Ethiopia jails Swedes on terrorism charges

Two journalists sentenced to 11 years in prison after entering the country illegally with an outlawed separatist group.

    A court in Ethiopia has sentenced two Swedish journalists to 11 years in prison for supporting terrorism and entering the country illegally.

    Judge Shemsu Sirgaga ruled on Tuesday that the freelance reporters - Johan Persson and Martin Schibbye -  should be sentenced to 11 years each of "rigorous imprisonment".

    "This sentence should satisfy the goal of peace and security," he said.

    The two were found guilty last week of of helping and promoting an outlawed ethnic Somali rebel group with which they entered Ethiopia.

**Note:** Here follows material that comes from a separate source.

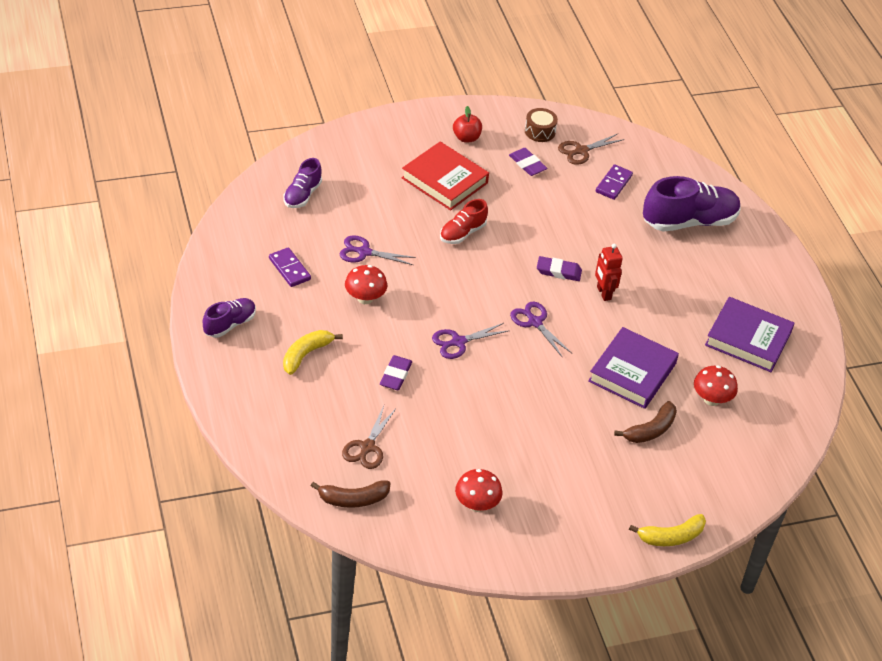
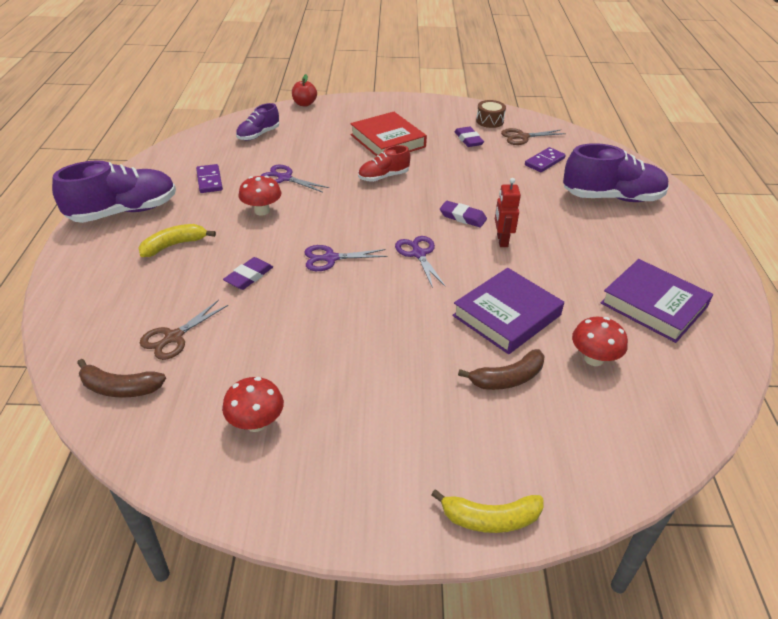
camera: 20 degrees right, 5 degrees down
(229, 324) = (124, 212): purple shoe -> purple shoe, size x1.80
(466, 138) = (422, 117): red apple -> red apple (304, 104)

    They were arrested in the Ogaden region on July 1 during clashes between Ethiopian forces and fighters of the separatist Ogaden National Liberation Front (ONLF).

    'Political sentence'

    The Swedish Union of Journalists (SJF) condemned the sentence as politically motivated and called on Sweden's government to intervene.

    "It is obvious that this is a political sentence," SJF president Jonas Nordling said in a statement.

    "Now the Swedish government has the heavy responsibility of resolving this at the political level ... The government must show that Sweden is doing everything possible to support and defend freedom of the press."

    The Ethiopian government has blacklisted the ONLF as a terrorist group, and recently adopted legislation outlawing promotion of the group's activities.

    Ogaden area is off limits to foreigners and the duo entered Ethiopia from Somalia without visas. They admitted contact with ONLF but rejected accusations that they received weapons training.

    The journalists' lawyer said his clients were weighing the option of an appeal, but that for now there was no talk of pleading for clemency.

    "We are only talking about the possibility of appealing for the time being, which follows judicial procedure," Sileshi Ketsela, the defence lawyer, told the Reuters news agency.

    Swedish authorities have maintained that the two were in the country on a journalistic mission.